Lawmakers call for tightening of welfare payments
ST. PAUL -- Two Republican legislators want to crack down on what they call welfare waste, but Democrats say their idea likely would cost more than it saves.
Sen. Doug Magnus of Slayton and Rep. Kurt Daudt of Crown introduced bills Thursday that would prohibit some out-of-state purchases with electronic benefits transfer cards, restrict what the EBT cards can be used to buy and forbid welfare recipients using the cards to get cash.
"The accountability of the state's EBT system has been called into question and the misuse of taxpayer dollars is unacceptable," Magnus said.
Next to a table full of beer cans, a whiskey bottle, cigarettes and lottery tickets, Magnus and Daudt said Minnesotans on welfare should not be allowed to buy such items with EBT cards.
The cards are like credit cards issued to the poor by the state for food and other basic needs.
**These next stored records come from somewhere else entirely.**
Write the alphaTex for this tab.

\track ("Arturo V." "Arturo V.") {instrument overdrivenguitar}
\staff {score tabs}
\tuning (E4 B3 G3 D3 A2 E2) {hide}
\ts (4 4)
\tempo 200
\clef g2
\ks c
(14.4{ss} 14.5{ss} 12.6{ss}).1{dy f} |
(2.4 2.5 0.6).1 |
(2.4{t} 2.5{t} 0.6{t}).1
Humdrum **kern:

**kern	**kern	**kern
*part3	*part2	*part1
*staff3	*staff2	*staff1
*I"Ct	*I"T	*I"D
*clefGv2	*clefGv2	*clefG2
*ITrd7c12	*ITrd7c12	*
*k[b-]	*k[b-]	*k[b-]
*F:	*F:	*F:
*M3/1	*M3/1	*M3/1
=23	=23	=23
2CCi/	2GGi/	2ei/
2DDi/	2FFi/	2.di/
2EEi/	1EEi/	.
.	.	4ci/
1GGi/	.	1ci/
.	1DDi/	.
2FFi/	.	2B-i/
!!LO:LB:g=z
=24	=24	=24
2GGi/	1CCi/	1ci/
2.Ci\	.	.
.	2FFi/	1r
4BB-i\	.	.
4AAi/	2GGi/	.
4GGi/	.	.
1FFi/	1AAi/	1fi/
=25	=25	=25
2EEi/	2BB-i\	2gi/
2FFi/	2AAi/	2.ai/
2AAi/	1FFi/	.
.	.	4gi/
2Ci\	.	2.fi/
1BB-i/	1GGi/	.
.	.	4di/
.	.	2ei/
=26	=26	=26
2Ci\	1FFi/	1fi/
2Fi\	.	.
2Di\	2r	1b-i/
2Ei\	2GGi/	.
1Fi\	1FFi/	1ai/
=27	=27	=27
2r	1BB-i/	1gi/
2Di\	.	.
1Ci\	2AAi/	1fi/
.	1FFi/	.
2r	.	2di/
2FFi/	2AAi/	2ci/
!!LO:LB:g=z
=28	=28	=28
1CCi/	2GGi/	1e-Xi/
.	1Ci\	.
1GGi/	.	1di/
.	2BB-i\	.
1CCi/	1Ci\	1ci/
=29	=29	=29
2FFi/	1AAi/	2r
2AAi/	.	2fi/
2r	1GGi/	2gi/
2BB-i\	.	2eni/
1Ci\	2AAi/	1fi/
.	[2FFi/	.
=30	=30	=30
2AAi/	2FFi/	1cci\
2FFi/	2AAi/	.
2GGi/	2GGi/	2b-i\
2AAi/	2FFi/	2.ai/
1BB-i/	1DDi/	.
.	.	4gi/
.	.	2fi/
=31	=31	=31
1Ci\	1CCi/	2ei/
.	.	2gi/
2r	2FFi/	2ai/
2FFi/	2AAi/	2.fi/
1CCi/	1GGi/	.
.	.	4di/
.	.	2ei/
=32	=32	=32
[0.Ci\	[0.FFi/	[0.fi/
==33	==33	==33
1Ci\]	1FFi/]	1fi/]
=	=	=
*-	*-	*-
Federal rules do not allow restrictions on where recipients may purchase food, and thus the bill would not force food purchases to be made only in Minnesota.
But the bill would restrict other purchases to within the state. The bill requires merchants to check a photo identification of anyone using an EBT card, but does not specifically forbid a store from selling a product if the EBT card and identification do not match.
Magnus and Daudt have no penalty in their bill for violations.
Sen. Bill Ingebrigtsen, R-Alexandria, plans to introduce a stricter bill that requires a photo on the EBT card. Neither of the bills would penalize the business accepting cards, something that Democrats opposed to the measures noticed.
"These are vulnerable Minnesotans," said Rep. Jeff Hayden, DFL-Minneapolis.
As for those who buy tobacco and alcohol products with EBT cards, Hayden added: "Everyone makes a poor choice once in a while."
Requiring a photo ID would mean some poor, such as those in shelters, may not be able to use an EBT, Hayden added.
Sen. John Marty, DFL-Roseville, said the bill could end up costing more than it saves in waste prevention, but he had no objections to making abuse of the welfare program illegal.
Don Davis reports for Forum Communications Co.